-------- Data excerpts --------

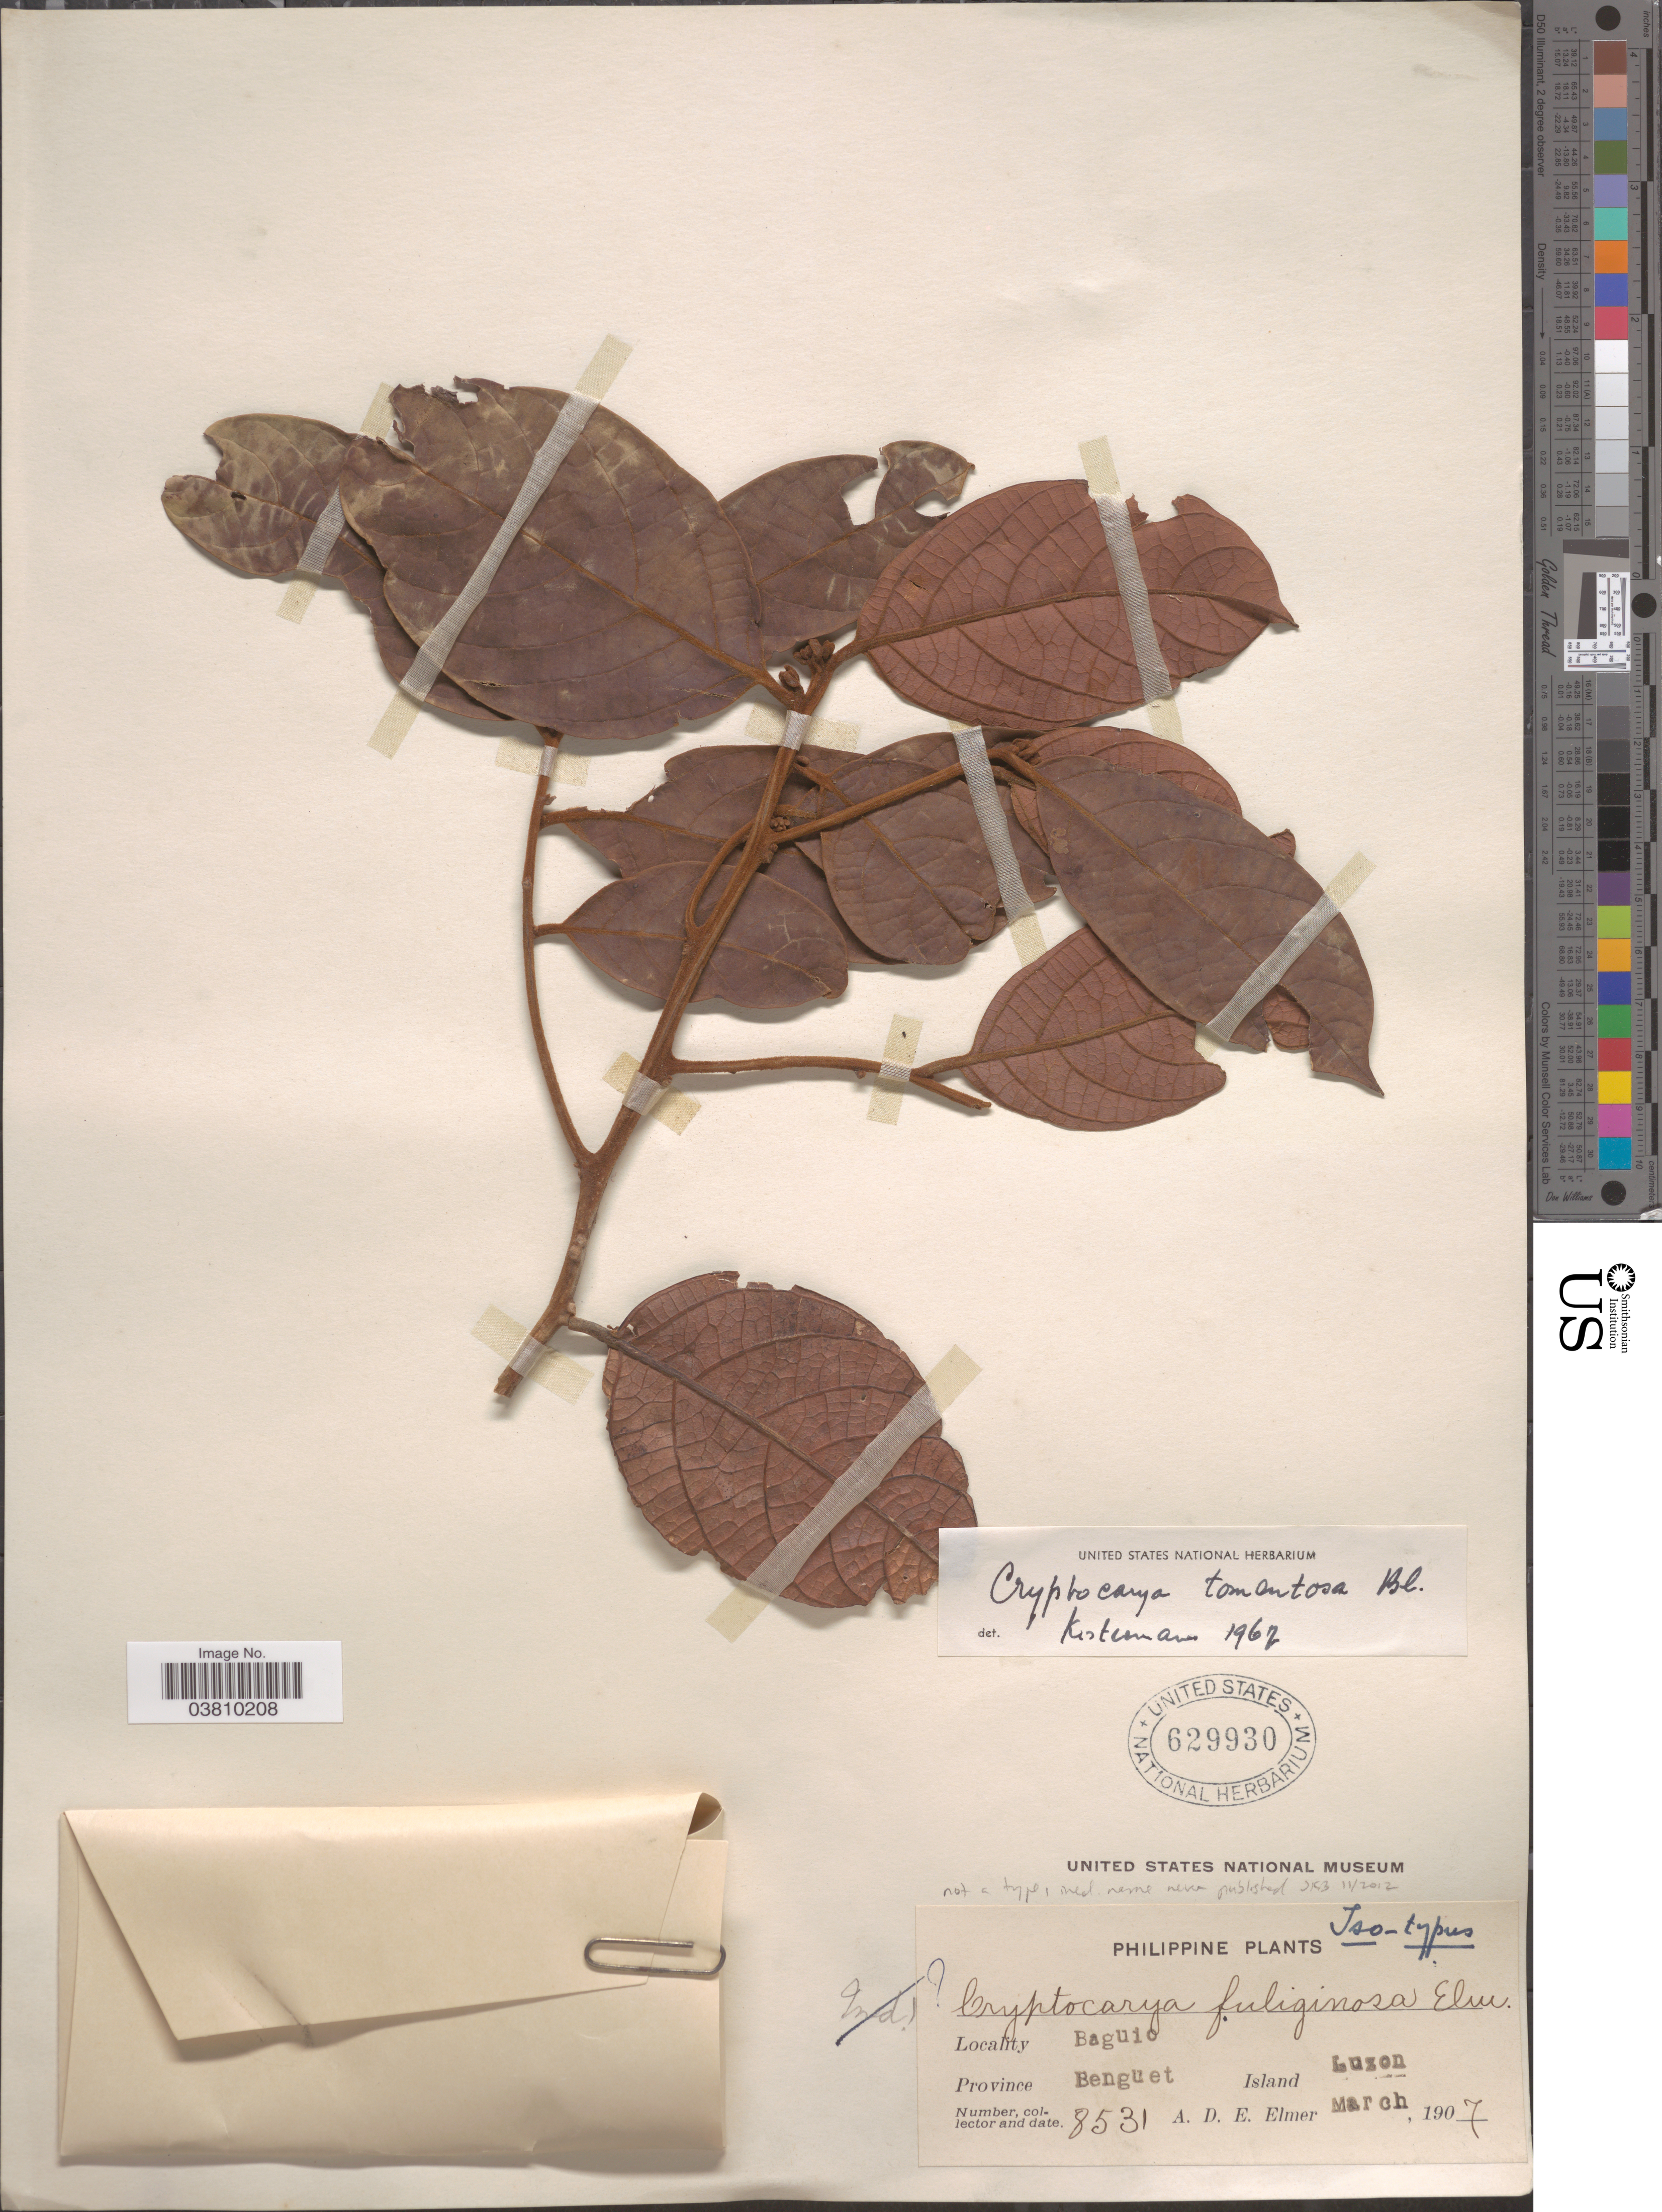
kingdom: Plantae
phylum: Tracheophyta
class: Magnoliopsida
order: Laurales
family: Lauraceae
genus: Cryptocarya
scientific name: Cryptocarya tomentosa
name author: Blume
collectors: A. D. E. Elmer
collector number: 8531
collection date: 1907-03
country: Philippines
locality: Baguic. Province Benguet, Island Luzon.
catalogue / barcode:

--------

The request
Give these lines again word for word, leaving out the picture.

Correct output
kingdom: Plantae
phylum: Tracheophyta
class: Magnoliopsida
order: Laurales
family: Lauraceae
genus: Cryptocarya
scientific name: Cryptocarya tomentosa
name author: Blume
collectors: A. D. E. Elmer
collector number: 8531
collection date: 1907-03
country: Philippines
locality: Baguic. Province Benguet, Island Luzon.
catalogue / barcode:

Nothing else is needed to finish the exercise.